### Required action
Copy out the text on rules for arithmetic operations in full, word for word.

### Excerpted text
::::

Rules for Arithmetic Operations

Fixed-point arithmetic refers to how signed or unsigned binary words are operated on. The simplicity of fixed-point arithmetic functions such as addition and subtraction allows for cost-effective hardware implementations.

The sections that follow describe the rules that the Simulink^® software follows when arithmetic operations are performed on inputs and parameters. These rules are organized into four groups based on the operations involved: addition and subtraction, multiplication, division, and shifts. For each of these four groups, the rules for performing the specified operation are presented with an example using the rules.

Computational Units

The core architecture of many processors contains several computational units including arithmetic logic units (ALUs), multiply and accumulate units (MACs), and shifters. These computational units process the binary data directly and provide support for arithmetic computations of varying precision. The ALU performs a standard set of arithmetic and logic operations as well as division. The MAC performs multiply, multiply/add, and multiply/subtract operations. The shifter performs logical and arithmetic shifts, normalization, denormalization, and other operations.

Addition and Subtraction

Addition is the most common arithmetic operation a processor performs. When two n-bit numbers are added together, it is always possible to produce a result with n + 1 nonzero digits due to a carry from the leftmost digit. For two's complement addition of two numbers, there are three cases to consider:

If both numbers are positive and the result of their addition has a sign bit of 1, then overflow has occurred; otherwise, the result is correct.

::::

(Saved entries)

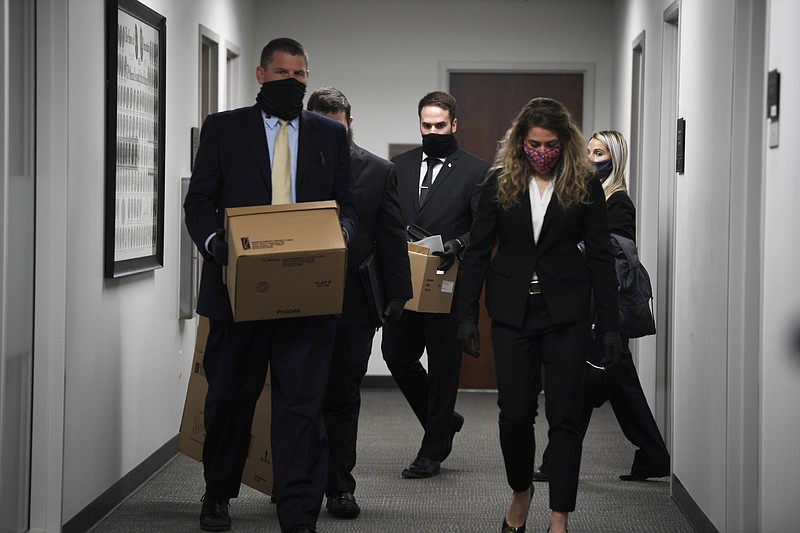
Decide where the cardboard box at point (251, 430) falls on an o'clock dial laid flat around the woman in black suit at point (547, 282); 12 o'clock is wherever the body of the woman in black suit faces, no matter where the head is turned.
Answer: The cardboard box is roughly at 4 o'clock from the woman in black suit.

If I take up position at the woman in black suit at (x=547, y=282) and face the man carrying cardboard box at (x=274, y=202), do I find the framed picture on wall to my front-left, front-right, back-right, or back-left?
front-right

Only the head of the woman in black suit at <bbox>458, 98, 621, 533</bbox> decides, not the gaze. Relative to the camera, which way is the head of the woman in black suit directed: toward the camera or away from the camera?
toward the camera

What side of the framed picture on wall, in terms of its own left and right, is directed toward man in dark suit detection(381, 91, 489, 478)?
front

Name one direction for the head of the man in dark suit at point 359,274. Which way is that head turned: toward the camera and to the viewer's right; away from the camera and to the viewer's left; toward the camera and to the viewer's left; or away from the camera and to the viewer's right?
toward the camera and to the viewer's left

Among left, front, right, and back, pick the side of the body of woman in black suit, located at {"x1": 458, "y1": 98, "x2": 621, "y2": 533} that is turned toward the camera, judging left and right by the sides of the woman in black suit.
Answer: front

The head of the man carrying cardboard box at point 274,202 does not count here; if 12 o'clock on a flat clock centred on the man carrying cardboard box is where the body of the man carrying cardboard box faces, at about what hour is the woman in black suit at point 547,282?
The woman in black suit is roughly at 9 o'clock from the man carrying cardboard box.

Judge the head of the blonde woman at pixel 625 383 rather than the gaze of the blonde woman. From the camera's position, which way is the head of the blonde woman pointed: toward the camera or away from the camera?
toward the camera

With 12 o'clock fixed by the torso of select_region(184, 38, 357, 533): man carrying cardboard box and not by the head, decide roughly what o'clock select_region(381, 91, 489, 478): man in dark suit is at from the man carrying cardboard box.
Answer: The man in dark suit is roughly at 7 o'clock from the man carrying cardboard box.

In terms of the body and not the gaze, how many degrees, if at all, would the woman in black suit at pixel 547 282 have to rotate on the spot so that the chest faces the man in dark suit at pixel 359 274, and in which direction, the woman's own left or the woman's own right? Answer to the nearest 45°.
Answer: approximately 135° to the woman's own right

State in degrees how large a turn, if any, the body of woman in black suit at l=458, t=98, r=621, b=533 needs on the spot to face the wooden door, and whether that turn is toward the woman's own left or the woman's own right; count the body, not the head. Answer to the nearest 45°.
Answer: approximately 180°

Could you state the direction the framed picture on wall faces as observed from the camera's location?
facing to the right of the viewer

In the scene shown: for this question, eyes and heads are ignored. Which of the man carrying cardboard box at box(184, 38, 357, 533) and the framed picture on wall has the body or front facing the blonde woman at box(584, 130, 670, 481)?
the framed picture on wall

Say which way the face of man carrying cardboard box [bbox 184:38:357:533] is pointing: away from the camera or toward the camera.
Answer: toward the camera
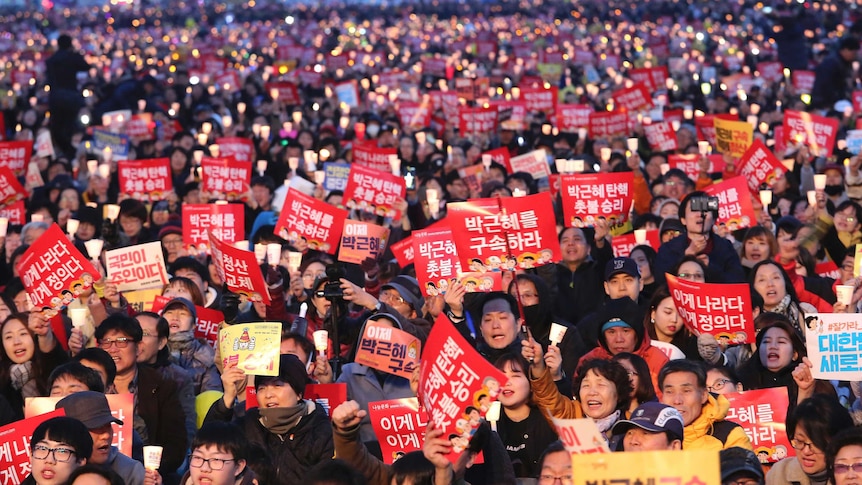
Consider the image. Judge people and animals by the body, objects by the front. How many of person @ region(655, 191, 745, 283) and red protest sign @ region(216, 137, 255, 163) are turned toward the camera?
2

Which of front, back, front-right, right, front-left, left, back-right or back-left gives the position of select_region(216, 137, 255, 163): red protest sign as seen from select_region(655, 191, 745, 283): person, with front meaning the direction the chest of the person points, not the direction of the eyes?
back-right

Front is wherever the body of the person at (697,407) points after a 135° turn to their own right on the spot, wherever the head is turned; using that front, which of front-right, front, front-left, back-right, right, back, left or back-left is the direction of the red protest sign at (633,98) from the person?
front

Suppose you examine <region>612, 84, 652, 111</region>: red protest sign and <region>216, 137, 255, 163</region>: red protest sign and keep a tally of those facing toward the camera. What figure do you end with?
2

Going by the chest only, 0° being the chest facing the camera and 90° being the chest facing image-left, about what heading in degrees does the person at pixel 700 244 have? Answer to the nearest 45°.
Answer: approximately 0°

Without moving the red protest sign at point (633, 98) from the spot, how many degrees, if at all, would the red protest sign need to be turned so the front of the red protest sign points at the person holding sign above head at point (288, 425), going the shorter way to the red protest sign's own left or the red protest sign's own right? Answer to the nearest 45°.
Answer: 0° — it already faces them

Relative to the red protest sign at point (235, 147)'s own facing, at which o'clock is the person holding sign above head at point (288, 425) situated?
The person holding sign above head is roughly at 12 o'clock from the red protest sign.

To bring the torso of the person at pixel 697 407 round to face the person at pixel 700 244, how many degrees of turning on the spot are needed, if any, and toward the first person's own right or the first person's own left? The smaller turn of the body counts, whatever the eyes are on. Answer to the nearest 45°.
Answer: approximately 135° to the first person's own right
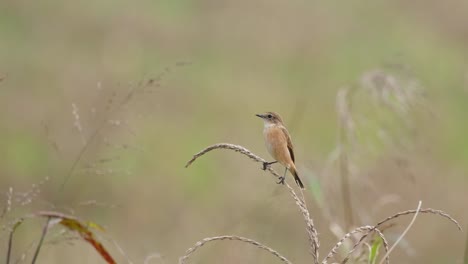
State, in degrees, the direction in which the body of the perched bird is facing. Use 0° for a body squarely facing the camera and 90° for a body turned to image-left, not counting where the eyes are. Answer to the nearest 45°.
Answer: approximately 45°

::::

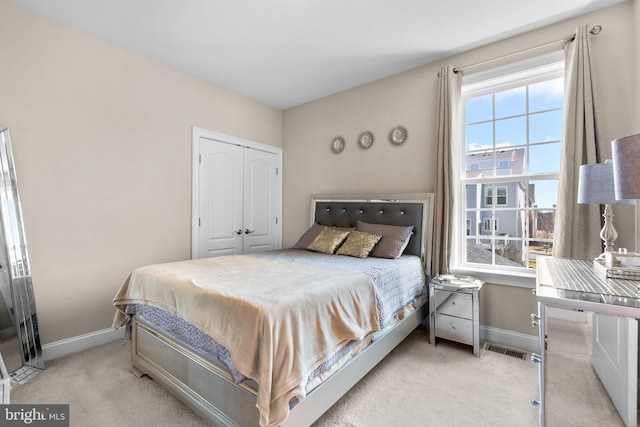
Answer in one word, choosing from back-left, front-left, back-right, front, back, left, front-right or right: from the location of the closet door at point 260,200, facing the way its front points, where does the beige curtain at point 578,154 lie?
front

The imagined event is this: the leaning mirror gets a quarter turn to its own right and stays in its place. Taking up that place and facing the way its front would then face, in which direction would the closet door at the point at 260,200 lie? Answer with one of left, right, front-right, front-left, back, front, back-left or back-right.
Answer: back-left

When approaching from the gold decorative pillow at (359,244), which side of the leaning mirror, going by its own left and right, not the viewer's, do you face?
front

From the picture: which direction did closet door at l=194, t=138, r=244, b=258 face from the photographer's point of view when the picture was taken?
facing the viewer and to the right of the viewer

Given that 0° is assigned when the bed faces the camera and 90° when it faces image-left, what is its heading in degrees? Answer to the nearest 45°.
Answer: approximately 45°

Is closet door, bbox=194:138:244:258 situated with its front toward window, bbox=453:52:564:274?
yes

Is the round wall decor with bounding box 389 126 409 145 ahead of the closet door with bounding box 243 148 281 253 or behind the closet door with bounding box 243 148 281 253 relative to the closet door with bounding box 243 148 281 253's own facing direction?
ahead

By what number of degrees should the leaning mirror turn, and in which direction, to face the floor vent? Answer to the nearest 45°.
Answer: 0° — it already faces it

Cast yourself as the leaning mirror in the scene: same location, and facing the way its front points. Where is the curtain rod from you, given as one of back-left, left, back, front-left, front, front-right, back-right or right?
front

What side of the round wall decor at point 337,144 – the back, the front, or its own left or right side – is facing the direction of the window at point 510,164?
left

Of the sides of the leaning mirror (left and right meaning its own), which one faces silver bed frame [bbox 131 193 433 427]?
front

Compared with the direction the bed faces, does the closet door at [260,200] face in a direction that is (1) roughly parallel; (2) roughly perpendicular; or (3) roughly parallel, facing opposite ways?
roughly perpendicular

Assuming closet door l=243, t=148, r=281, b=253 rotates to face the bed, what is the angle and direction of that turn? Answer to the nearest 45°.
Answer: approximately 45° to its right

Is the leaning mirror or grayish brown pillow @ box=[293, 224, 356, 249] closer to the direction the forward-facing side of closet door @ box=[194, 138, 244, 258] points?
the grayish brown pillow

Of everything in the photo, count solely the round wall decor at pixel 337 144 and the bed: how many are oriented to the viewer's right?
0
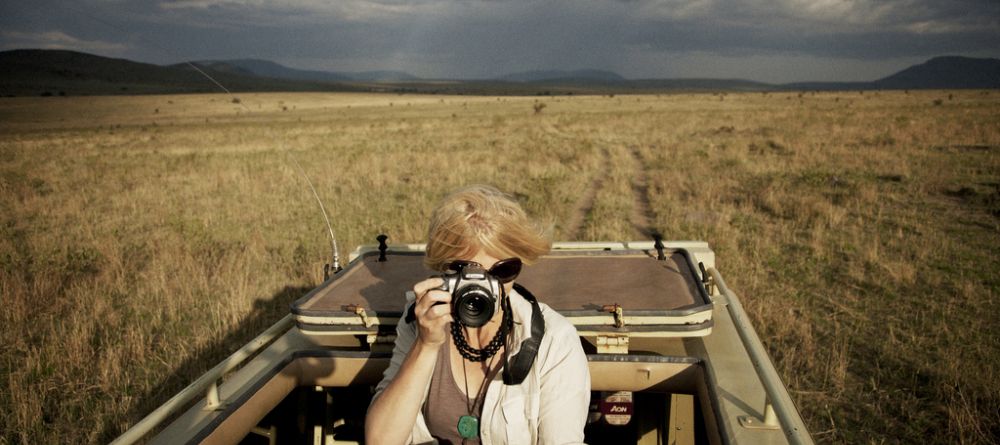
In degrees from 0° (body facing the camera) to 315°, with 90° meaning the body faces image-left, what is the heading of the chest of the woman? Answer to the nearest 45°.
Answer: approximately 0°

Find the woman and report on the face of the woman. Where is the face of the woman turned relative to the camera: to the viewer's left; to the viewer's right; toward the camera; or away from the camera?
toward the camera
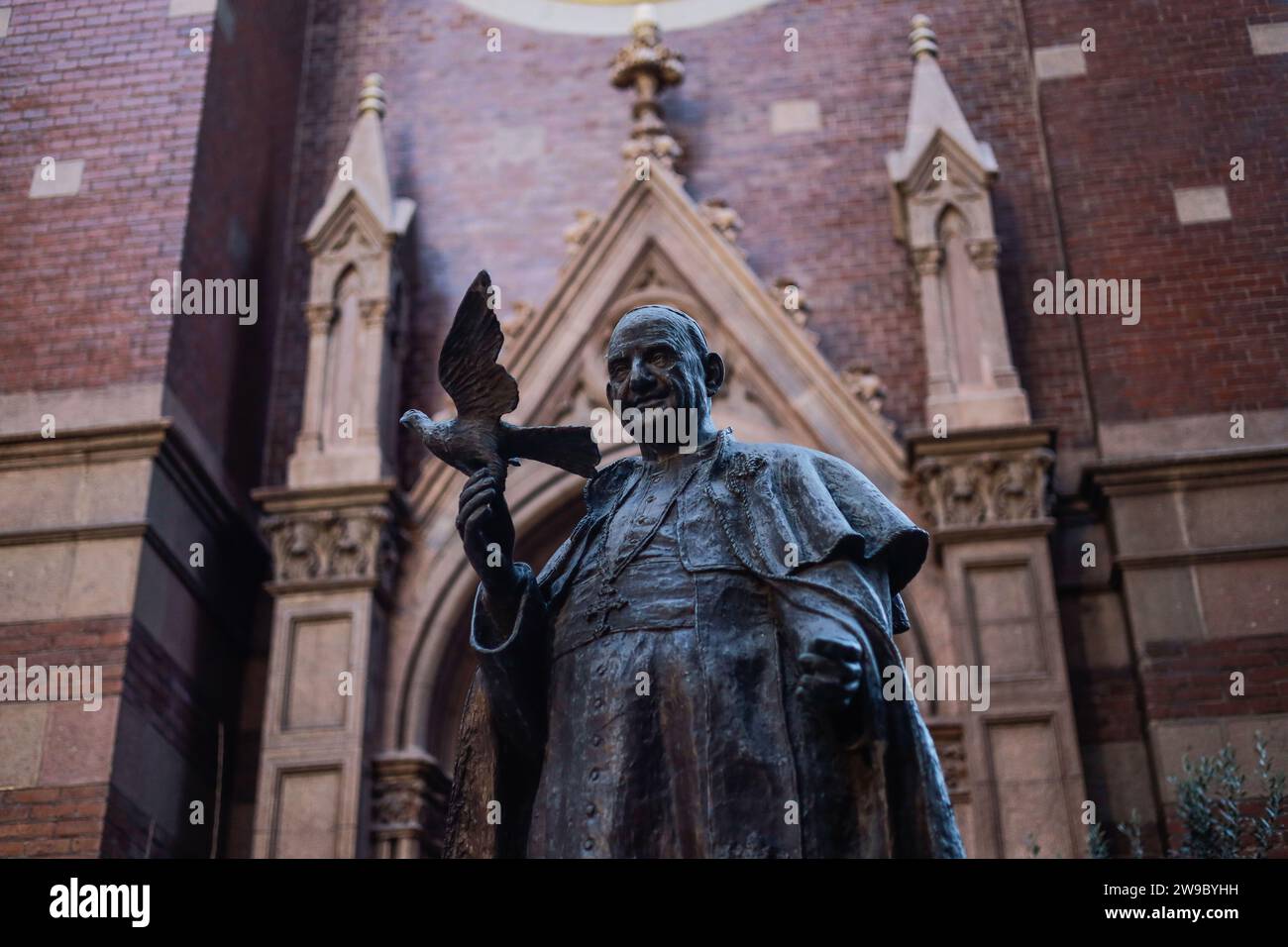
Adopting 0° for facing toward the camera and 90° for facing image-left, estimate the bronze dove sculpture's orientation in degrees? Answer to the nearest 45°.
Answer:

::::

### Exercise answer
Rules for Arithmetic Operations

Fixed-point arithmetic refers to how signed or unsigned binary words are operated on. The simplicity of fixed-point arithmetic functions such as addition and subtraction allows for cost-effective hardware implementations.

The sections that follow describe the rules that the Simulink^® software follows when arithmetic operations are performed on inputs and parameters. These rules are organized into four groups based on the operations involved: addition and subtraction, multiplication, division, and shifts. For each of these four groups, the rules for performing the specified operation are presented with an example using the rules.

Computational Units

The core architecture of many processors contains several computational units including arithmetic logic units (ALUs), multiply and accumulate units (MACs), and shifters. These computational units process the binary data directly and provide support for arithmetic computations of varying precision. The ALU performs a standard set of arithmetic and logic operations as well as division. The MAC performs multiply, multiply/add, and multiply/subtract operations. The shifter performs logical and arithmetic shifts, normalization, denormalization, and other operations.

Addition and Subtraction

Addition is the most common arithmetic operation a processor performs. When two n-bit numbers are added together, it is always possible to produce a result with n + 1 nonzero digits due to a carry from the leftmost digit. For two's complement addition of two numbers, there are three cases to consider:

If both numbers are positive and the result of their addition has a sign bit of 1, then overflow has occurred; otherwise, the result is correct.